The mitochondrial Ca²⁺ uniporter regulator 1 MCUR1

Another protein that has been associated with the MCU complex^67,68, despite the original proteomic analysis of the MCU interactors failed to recover it⁶¹, is the MCU regulator 1 (MCUR1). MCUR1 is a coiled-coil-containing protein encoded by the CCDC90A gene initially identified by a RNAi screen searching for a mitochondrial membrane protein involved in MCU homeostasis⁶⁷, whose precise function in the regulation of MCU activity and mitochondrial metabolism is still debated. Indeed, MCUR1 has been shown to be required for MCU-dependent Ca²⁺ uptake, since its knockdown dampens mitochondrial Ca²⁺ entry while its overexpression enhances it⁶⁷. However, a direct action of MCUR1 on MCU activity was questioned by the finding that its silencing leads to a significant loss of mitochondrial membrane potential (ΔΨ_m), which per se can account for the decreased mitochondrial Ca²⁺ uptake⁶⁹. In this context, MCUR1 has been suggested to act primarily as a cytochrome c oxidase (COX) assembly factor⁶⁹, and this concept would also be supported by the fact that a MCUR1 orthologue is present in budding yeast⁷⁰, which lack MCU, and is required for yeast COX activity and survival in non-fermentable medium⁶⁹. Nevertheless, the patch clamp data of Ca²⁺ currents from voltage-clamped mitoplasts point to an effective role for the MCUR1 protein on MCU channel conductance, independently of ΔΨ_m⁷¹. In line with this, experiments in Drosophila cells, which are resistant to Ca²⁺-induced mitochondrial permeability transition (MTP)⁷² and in which no MCUR1 homologs are found, show increased sensitivity to Ca²⁺-dependent PTP opening when heterologous human MCUR1 is expressed, which is not accompanied by alterations in the rate of mitochondrial Ca²⁺ uptake⁷². Conversely, MCUR1 knockdown in mammalian cells renders them resistant to Ca²⁺ overload, providing protection from cell death⁷². This led the authors to conclude that MCUR1 regulates the Ca²⁺ threshold for the MPT and may act as a molecular bridge connecting the MCU channel to the MTP complex. Whether this hypothesis holds true still has to be tested.
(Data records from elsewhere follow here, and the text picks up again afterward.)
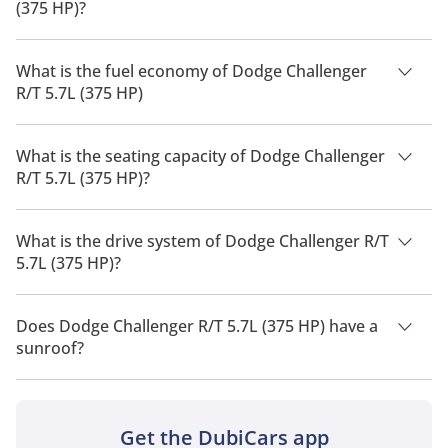
(375 HP)?
The price of Dodge Challenger R/T 5.7L (375 HP) is AED
219,900.
What is the fuel economy of Dodge Challenger
R/T 5.7L (375 HP)
The manufacturer suggested fuel economy of Dodge
Challenger 2026 is 5 Km/L - 8 Km/L.
What is the seating capacity of Dodge Challenger
R/T 5.7L (375 HP)?
Dodge Challenger R/T 5.7L (375 HP) has a seating capacity of 5
people.
What is the drive system of Dodge Challenger R/T
5.7L (375 HP)?
Dodge Challenger R/T 5.7L (375 HP) has a drivetrain of Rear
Wheel Drive.
Does Dodge Challenger R/T 5.7L (375 HP) have a
sunroof?
No, Dodge Challenger R/T 5.7L (375 HP) does not come with a
sunroof as a standard feature
Get the DubiCars app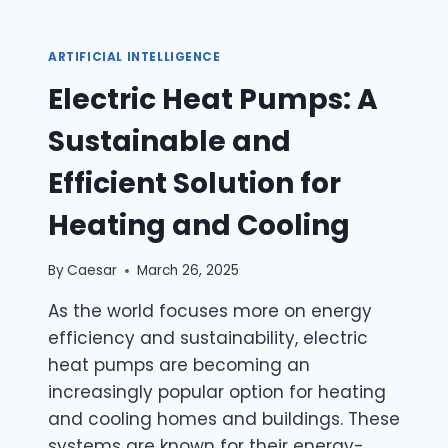
ILLNESSES
ARTIFICIAL INTELLIGENCE
Electric Heat Pumps: A
Sustainable and
Efficient Solution for
Heating and Cooling
By
Caesar
March 26, 2025
As the world focuses more on energy
efficiency and sustainability, electric
heat pumps are becoming an
increasingly popular option for heating
and cooling homes and buildings. These
systems are known for their energy-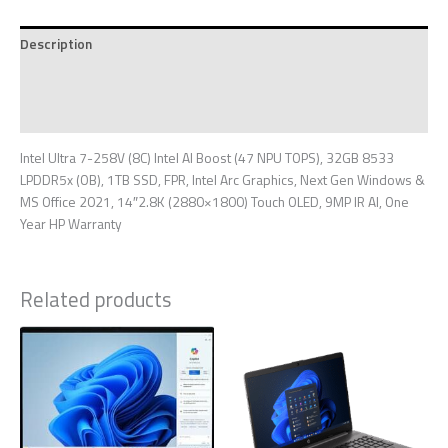
Description
Additional information
Reviews (0)
Intel Ultra 7-258V (8C) Intel AI Boost (47 NPU TOPS), 32GB 8533
LPDDR5x (OB), 1TB SSD, FPR, Intel Arc Graphics, Next Gen Windows &
MS Office 2021, 14″2.8K (2880×1800) Touch OLED, 9MP IR AI, One
Year HP Warranty
Related products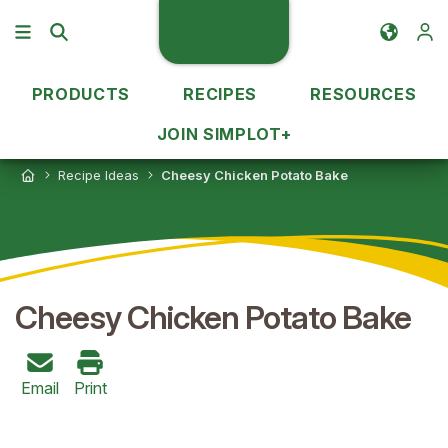
PRODUCTS
RECIPES
RESOURCES
JOIN SIMPLOT+
Recipe Ideas
Cheesy Chicken Potato Bake
Cheesy Chicken Potato Bake
Email
Print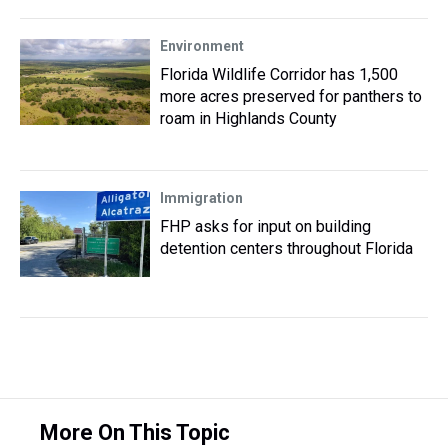
Environment
Florida Wildlife Corridor has 1,500
more acres preserved for panthers to
roam in Highlands County
Immigration
FHP asks for input on building
detention centers throughout Florida
More On This Topic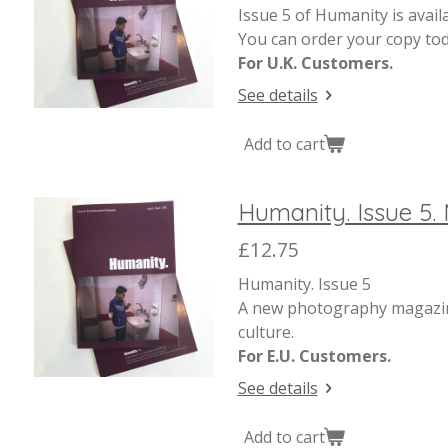
Issue 5 of Humanity is avail
You can order your copy tod
For U.K. Customers.
See details
Add to cart
Humanity. Issue 5. 
£12.75
Humanity. Issue 5
A new photography magazine
culture.
For E.U. Customers.
See details
Add to cart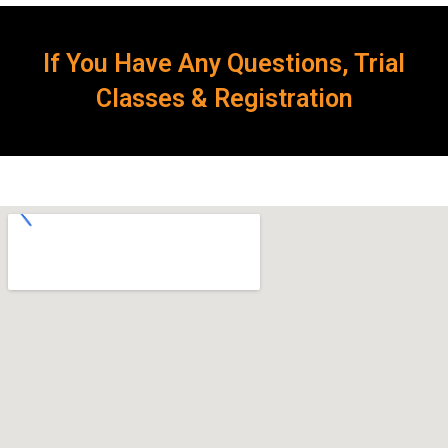
If You Have Any Questions, Trial
Classes & Registration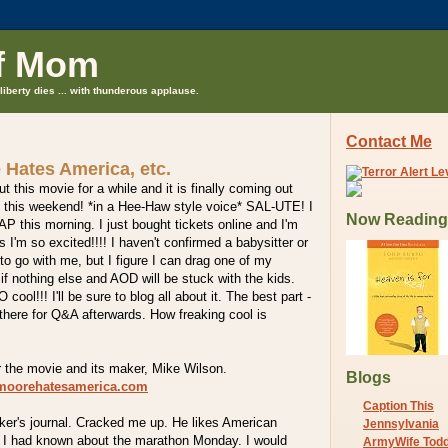
f Mom
liberty dies ... with thunderous applause.
Contact Me
 Hates America, etc.
t this movie for a while and it is finally coming out
D this weekend! *in a Hee-Haw style voice* SAL-UTE! I
Now Reading
P this morning. I just bought tickets online and I'm
 I'm so excited!!!! I haven't confirmed a babysitter or
 to go with me, but I figure I can drag one of my
 if nothing else and AOD will be stuck with the kids.
l!!! I'll be sure to blog all about it. The best part -
 there for Q&A afterwards. How freaking cool is
r the movie and its maker, Mike Wilson.
Blogs
lmoorehatesamerica.com
Caption This
ker's journal. Cracked me up. He likes American
Jennsylvania
h I had known about the marathon Monday. I would
ArmyWife Tod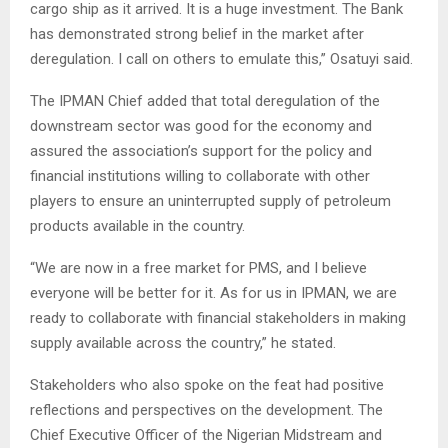
cargo ship as it arrived. It is a huge investment. The Bank
has demonstrated strong belief in the market after
deregulation. I call on others to emulate this,” Osatuyi said.
The IPMAN Chief added that total deregulation of the
downstream sector was good for the economy and
assured the association’s support for the policy and
financial institutions willing to collaborate with other
players to ensure an uninterrupted supply of petroleum
products available in the country.
“We are now in a free market for PMS, and I believe
everyone will be better for it. As for us in IPMAN, we are
ready to collaborate with financial stakeholders in making
supply available across the country,” he stated.
Stakeholders who also spoke on the feat had positive
reflections and perspectives on the development. The
Chief Executive Officer of the Nigerian Midstream and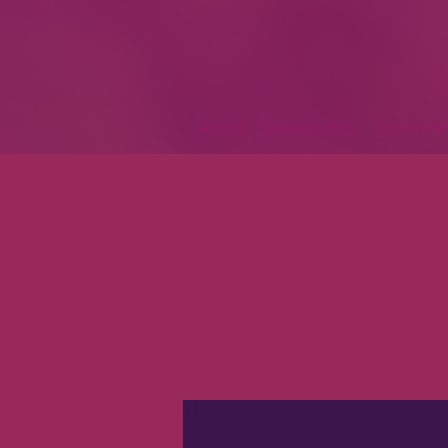
About
Membership
Sponsorsh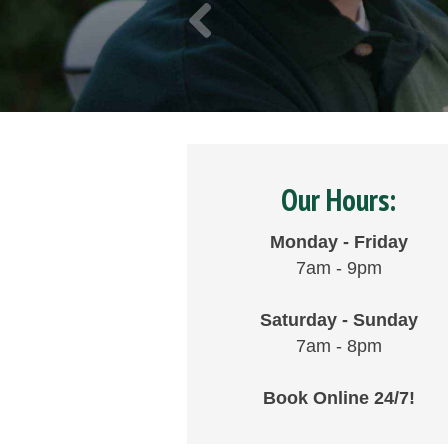
Our Hours:
Monday - Friday
7am - 9pm
Saturday - Sunday
7am - 8pm
Book Online 24/7!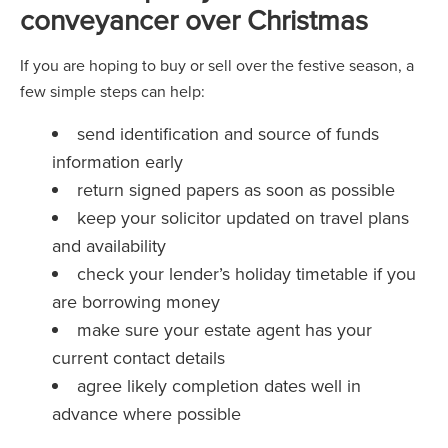
conveyancer over Christmas
If you are hoping to buy or sell over the festive season, a
few simple steps can help:
send identification and source of funds
information early
return signed papers as soon as possible
keep your solicitor updated on travel plans
and availability
check your lender’s holiday timetable if you
are borrowing money
make sure your estate agent has your
current contact details
agree likely completion dates well in
advance where possible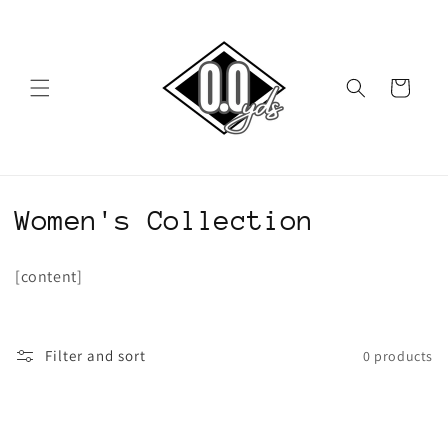
Skip to
content
Cart
C
Women's Collection
o
[content]
l
l
Filter and sort
0 products
e
c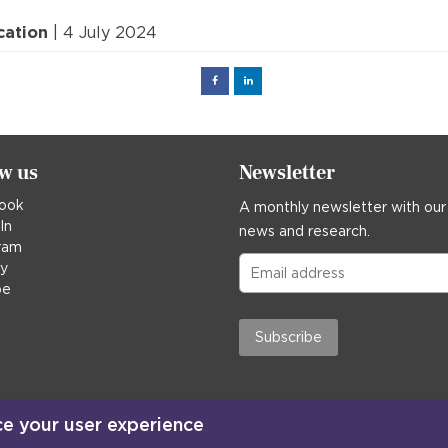
cation
| 4 July 2024
Facebook
Linked
in
ow us
Newsletter
ook
A monthly newsletter with our
In
news and research.
ram
ky
be
Subscribe
ce your user experience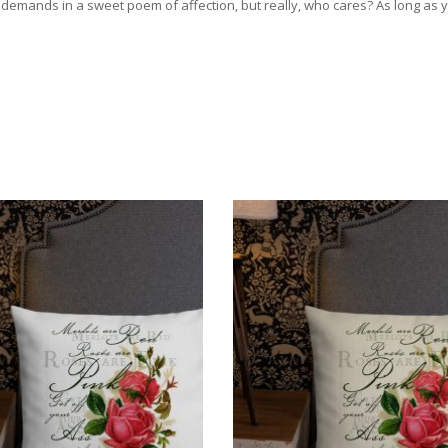
emands in a sweet poem of affection, but really, who cares? As long as you 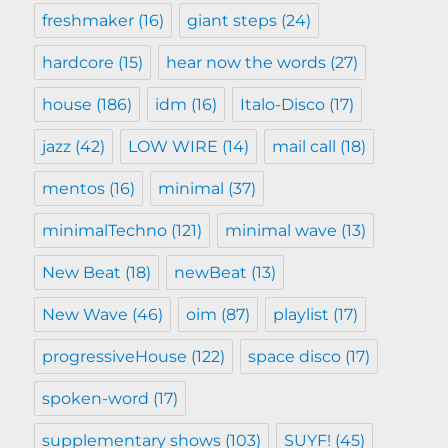
freshmaker
(16)
giant steps
(24)
hardcore
(15)
hear now the words
(27)
house
(186)
idm
(16)
Italo-Disco
(17)
jazz
(42)
LOW WIRE
(14)
mail call
(18)
mentos
(16)
minimal
(37)
minimalTechno
(121)
minimal wave
(13)
New Beat
(18)
newBeat
(13)
New Wave
(46)
oim
(87)
playlist
(17)
progressiveHouse
(122)
space disco
(17)
spoken-word
(17)
supplementary shows
(103)
SUYF!
(45)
More recently, the genetic deletion of MCUR1 in endothelial and cardiac tissues in vivo by mouse conditional knockout models⁶⁸ points to an involvement of MCUR1 in the assembly and function of the MCU channel. In particular, MCUR1 binding to MCU and EMRE appears to be necessary for MCU oligomerisation and stability, since MCUR1^–/– cells will display a significantly decreased amount of MCU-containing high-molecular-weight complexes and reduced rate of mitochondrial Ca²⁺ uptake⁶⁸. This, as expected, impinges on cellular energetics, as it is reflected by the dramatic reduction of ATP levels and consequent activation of the pro-survival autophagy pathway in cells depleted of MCUR1⁷². Whether the pleiotropic roles for MCUR1 in the regulation of mitochondrial Ca²⁺ uptake, OXPHOS efficiency, and the apparent discordant phenotypes of MCUR1-depleted cells depend on the intrinsic transcriptional and metabolic differences of different cell types or on the species-specific features of the mitochondrial Ca²⁺ machinery is still an open question, and further investigation is needed to clarify it.